═══ Given data ═══

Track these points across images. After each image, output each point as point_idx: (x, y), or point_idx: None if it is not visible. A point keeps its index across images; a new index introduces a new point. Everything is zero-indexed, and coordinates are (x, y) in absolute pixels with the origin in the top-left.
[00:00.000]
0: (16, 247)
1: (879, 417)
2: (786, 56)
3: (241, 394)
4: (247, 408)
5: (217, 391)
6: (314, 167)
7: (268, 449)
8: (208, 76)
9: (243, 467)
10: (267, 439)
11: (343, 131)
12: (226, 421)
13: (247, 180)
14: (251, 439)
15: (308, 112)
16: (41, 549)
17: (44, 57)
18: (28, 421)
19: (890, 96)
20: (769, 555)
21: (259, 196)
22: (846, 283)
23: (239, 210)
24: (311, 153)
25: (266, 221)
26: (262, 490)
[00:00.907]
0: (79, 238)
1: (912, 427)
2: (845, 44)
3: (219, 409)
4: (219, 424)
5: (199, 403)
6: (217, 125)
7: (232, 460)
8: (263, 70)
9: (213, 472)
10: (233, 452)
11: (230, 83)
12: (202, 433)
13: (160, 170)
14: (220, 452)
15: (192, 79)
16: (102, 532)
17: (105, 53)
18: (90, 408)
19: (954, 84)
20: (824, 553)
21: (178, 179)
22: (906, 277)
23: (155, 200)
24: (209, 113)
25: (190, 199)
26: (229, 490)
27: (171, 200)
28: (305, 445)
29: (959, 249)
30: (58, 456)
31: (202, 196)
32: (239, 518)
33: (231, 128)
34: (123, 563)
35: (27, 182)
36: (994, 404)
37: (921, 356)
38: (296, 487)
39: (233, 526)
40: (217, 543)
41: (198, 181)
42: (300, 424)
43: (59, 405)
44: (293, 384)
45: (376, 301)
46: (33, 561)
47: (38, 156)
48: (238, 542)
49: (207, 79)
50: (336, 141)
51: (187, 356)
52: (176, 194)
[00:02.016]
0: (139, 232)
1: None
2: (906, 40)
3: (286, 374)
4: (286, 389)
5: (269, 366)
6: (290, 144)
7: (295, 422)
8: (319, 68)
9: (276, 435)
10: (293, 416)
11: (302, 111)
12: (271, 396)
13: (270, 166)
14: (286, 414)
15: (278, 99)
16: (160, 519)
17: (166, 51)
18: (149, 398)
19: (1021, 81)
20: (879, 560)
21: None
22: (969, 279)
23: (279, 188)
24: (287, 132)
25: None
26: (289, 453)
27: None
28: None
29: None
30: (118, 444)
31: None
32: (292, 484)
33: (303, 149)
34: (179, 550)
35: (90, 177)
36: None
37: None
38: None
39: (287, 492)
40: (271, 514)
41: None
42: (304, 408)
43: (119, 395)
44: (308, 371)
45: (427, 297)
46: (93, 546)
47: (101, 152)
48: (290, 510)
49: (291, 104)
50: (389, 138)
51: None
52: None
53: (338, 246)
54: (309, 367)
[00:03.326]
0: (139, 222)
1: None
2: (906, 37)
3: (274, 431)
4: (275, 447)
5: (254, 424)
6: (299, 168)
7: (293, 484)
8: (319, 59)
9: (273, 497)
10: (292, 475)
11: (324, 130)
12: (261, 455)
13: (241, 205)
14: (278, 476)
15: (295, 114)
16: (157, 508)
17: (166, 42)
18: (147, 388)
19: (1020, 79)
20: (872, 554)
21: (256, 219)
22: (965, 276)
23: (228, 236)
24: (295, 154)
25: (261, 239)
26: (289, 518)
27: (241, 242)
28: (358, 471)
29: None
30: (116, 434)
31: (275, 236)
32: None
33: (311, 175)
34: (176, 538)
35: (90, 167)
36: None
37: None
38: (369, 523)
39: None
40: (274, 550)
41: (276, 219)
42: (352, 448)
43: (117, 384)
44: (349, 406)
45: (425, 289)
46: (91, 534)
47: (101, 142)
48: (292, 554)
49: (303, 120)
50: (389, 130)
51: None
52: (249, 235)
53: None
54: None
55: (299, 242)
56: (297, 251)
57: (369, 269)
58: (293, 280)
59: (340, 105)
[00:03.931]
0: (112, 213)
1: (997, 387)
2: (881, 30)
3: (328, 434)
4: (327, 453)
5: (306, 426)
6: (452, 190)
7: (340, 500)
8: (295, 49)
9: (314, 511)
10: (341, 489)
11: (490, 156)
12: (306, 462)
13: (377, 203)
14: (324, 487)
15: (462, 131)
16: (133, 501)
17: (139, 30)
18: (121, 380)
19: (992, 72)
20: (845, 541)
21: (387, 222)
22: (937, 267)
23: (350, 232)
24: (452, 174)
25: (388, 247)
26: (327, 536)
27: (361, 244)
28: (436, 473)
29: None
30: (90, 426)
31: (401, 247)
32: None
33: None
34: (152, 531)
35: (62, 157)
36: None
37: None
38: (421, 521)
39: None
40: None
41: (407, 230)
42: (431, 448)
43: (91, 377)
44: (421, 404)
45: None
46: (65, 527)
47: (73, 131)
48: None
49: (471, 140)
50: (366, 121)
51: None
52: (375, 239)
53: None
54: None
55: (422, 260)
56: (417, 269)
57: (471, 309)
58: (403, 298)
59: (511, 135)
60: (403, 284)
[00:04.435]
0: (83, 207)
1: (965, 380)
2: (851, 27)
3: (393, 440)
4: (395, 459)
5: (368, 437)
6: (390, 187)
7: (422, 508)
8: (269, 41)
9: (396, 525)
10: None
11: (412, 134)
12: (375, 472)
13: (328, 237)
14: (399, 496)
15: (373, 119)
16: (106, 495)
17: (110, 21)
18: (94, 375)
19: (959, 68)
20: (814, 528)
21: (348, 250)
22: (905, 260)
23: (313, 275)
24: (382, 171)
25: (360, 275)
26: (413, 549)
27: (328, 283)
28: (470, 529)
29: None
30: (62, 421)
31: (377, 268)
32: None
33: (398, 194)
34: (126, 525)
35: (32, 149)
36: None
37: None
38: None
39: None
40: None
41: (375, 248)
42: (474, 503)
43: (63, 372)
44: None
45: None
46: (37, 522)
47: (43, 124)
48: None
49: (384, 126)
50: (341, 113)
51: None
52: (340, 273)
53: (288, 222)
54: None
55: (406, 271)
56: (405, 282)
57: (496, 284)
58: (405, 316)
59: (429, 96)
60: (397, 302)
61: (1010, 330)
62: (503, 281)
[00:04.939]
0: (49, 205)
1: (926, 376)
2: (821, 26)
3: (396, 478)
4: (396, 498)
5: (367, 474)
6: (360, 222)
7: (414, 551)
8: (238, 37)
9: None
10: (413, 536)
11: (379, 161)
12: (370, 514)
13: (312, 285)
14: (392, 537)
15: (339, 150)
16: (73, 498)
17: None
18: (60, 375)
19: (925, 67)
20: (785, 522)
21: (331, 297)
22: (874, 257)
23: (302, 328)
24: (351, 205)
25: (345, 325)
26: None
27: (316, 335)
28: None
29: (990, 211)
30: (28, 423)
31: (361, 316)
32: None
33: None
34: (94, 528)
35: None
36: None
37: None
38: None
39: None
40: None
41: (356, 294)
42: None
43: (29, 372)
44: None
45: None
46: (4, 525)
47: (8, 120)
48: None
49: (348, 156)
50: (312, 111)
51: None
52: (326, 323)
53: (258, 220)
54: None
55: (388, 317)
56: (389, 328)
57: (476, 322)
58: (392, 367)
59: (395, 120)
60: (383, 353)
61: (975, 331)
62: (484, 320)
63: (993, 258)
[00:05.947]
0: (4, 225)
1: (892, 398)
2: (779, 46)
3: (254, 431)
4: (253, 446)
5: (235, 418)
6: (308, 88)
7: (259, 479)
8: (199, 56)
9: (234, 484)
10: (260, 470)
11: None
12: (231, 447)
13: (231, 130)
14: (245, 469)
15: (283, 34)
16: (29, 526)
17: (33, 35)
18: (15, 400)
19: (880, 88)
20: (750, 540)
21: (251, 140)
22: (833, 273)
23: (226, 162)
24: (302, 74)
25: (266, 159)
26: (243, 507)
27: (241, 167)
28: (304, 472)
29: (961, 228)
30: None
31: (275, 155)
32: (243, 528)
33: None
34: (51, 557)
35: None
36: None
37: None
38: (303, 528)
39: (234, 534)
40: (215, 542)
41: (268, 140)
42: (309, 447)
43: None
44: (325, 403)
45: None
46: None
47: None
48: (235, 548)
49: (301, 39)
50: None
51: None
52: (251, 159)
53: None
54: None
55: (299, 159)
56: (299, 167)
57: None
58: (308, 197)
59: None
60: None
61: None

═══

Work instruction >>
All lines in the data above from the one with "7: (268, 449)" through the one with "26: (262, 490)" must be repeated exactly, and no others.

Exercise response >>
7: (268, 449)
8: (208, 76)
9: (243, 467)
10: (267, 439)
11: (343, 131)
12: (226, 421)
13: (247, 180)
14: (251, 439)
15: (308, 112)
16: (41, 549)
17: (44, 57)
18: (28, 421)
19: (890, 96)
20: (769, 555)
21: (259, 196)
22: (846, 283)
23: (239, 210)
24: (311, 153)
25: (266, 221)
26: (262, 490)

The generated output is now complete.